The prospective study looked at a gene called MGMT in tumours removed from 833 glioblastoma patients. It showed that when the gene promoter is altered by a chemical change called methylation, patients respond better to treatment.
"We show that MGMT methylation represents a new genetic test that can predict clinical outcomes in glioblastoma patients who have been treated with radiation combined with the chemotherapeutic drug temozolomide," says co-author Dr. Arnab Chakravarti, chair and professor of Radiation Oncology and co-director of the brain tumour program at the Ohio State University Comprehensive Cancer Centre - Arthur G. James Comprehensive Cancer Centre and Richard J. Solove Research Institute (OSUCCC - James).
"Clearly, all glioblastomas are not the same. Rather, they are a collection of different molecular and genetic entities that behave uniquely and require personalised treatment," says Chakravarti, who is the translational-research study chair for the study.

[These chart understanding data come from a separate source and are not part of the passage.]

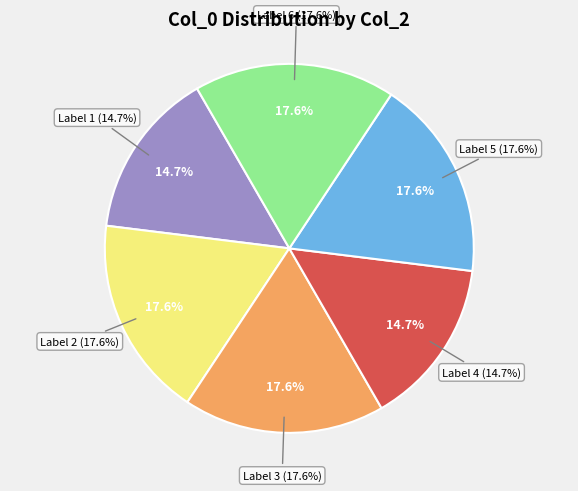

Rank the categories by value from highest to lowest.

2, 3, 5, 6, 1, 4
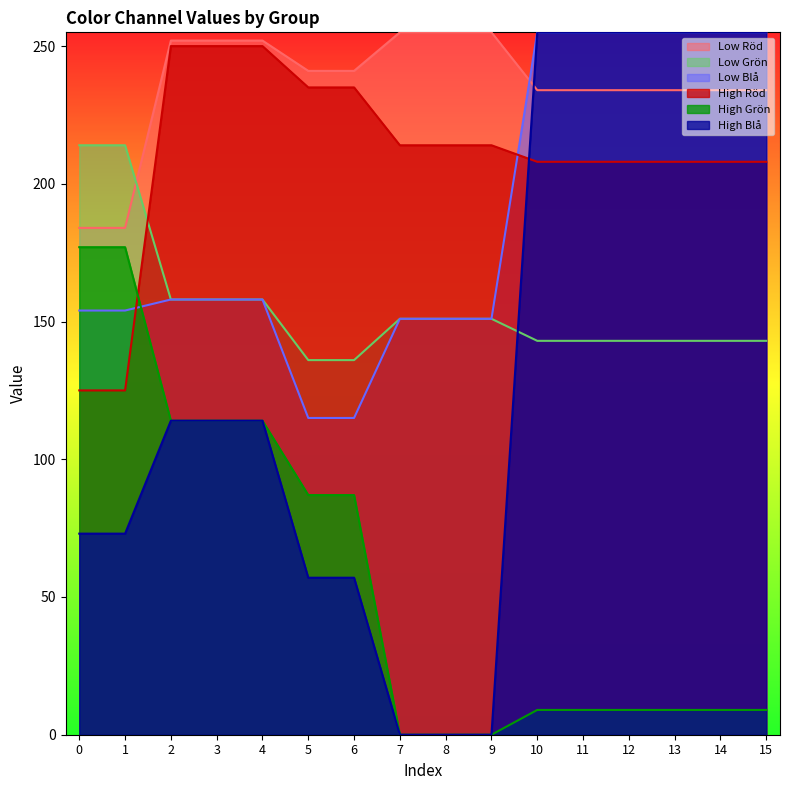

The Low Grön series shows 45 at 4. True or false?

False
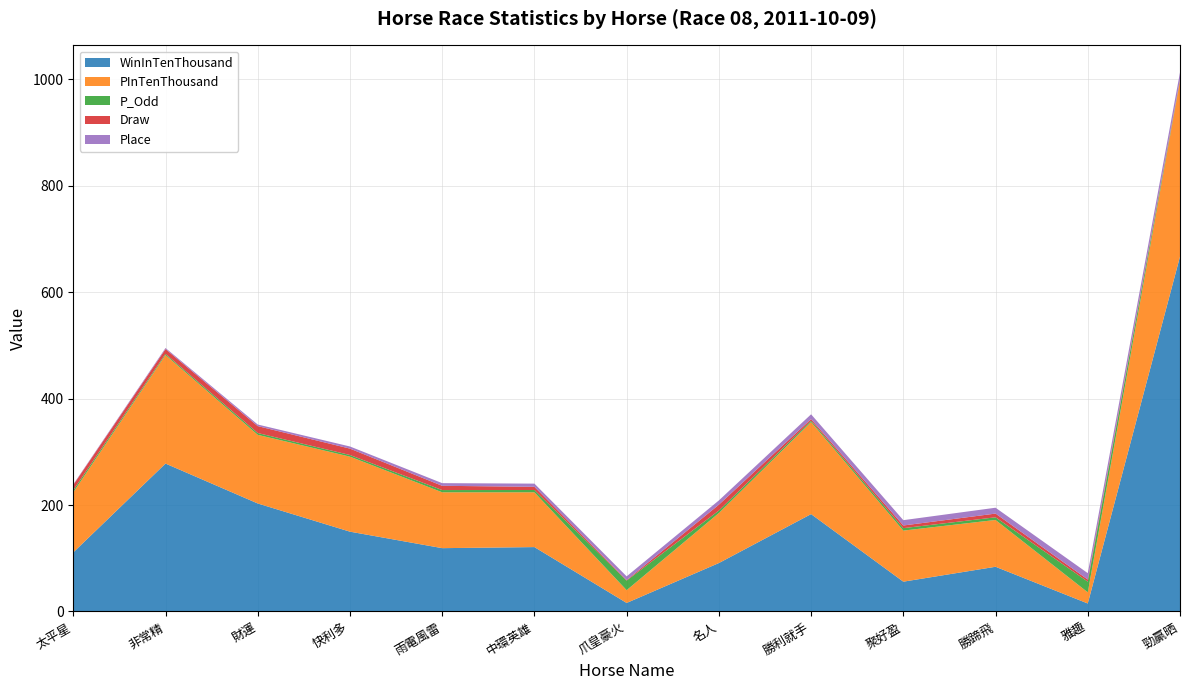

Reading right to left, list all the values displayed in this chart.

WinInTenThousand: 667.0	15.0	84.0	56.0	183.0	91.0	16.0	121.0	119.0	150.0	203.0	278.0	111.0
PInTenThousand: 330.0	21.0	88.0	96.0	173.0	94.0	24.0	103.0	105.0	141.0	129.0	204.0	113.0
P_Odd: 1.3	20.0	5.0	4.6	2.6	4.7	18.0	4.3	4.2	3.1	3.4	2.2	3.9
Draw: 2.0	4.0	7.0	5.0	3.0	11.0	1.0	6.0	8.0	12.0	13.0	9.0	10.0
Place: 13.0	12.0	11.0	10.0	9.0	8.0	7.0	6.0	5.0	4.0	3.0	2.0	1.0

Principal investigator Dr. Mark Gilbert, professor of neuro-oncology at M.D. Anderson Cancer Centre, will present the research June 5, 2011, at the 2011 American Society of Clinical Oncology annual meeting in Chicago. It comes from a prospective international phase III clinical trial sponsored by the Radiation Therapy Oncology Group (RTOG).
"Our study confirms the prognostic significance of MGMT gene methylation and demonstrates the feasibility of prospective tumour-tissue collection, molecular stratification and collection of patient outcomes in a large transatlantic intergroup trial," Gilbert says.
A tentative indication that MGMT methylation status might have prognostic importance emerged from an earlier retrospective study sponsored by the European Organisation for Research and Treatment of Cancer (EORTC).
The current study (RTOG 0525) validates that finding. Patients with tumours carrying the methylated gene had an overall survival of 21 months versus 14 months for those with the unmethylated gene. The difference in progression-free survival - the period after treatment during which cancer does not worsen - was 8.7 months and 5.7 months for methylated versus unmethylated tumours respectively. The narrow difference, Chakravarti says, indicates that patients with the methylated gene had slower growing tumours.
About 18 500 new cases of glioblastoma multiforme are expected annually in the US, and 12 760 Americans are expected to die of the disease. Symptoms often include headache, seizures and motor or sensory changes. A brain scan detects the tumour. After a surgeon removes the tumour, it can be tested for MGMT methylation.
"Patients with the methylated gene could receive the standard treatment, radiation therapy plus the chemotherapeutic drug temozolomide," Chakravarti says. "Those with an unmethylated gene might receive an experimental treatment through a clinical trial."
Research is now needed, he says, to learn whether MGMT contributes directly to tumour aggressiveness, or whether it is just an indicator of other changes that cause tumour aggressiveness. "If the gene itself helps cause aggressive disease, MGMT or related DNA repair pathways might be important targets for novel therapies," Chakravarti says.
Funding from the National Cancer Institute supported this research.
The Ohio State University Comprehensive Cancer Centre - Arthur G. James Cancer Hospital and Richard J. Solove Research Institute (http://cancer.osu.edu) is one of only 40 Comprehensive Cancer Centres in the United States designated by the National Cancer Institute. Ranked by US News & World Report among the top cancer hospitals in the nation, The James is the 205-bed adult patient-care component of the cancer program at The Ohio State University. The OSUCCC-James is one of only seven programs in the country funded by the NCI to conduct both Phase I and Phase II clinical trials.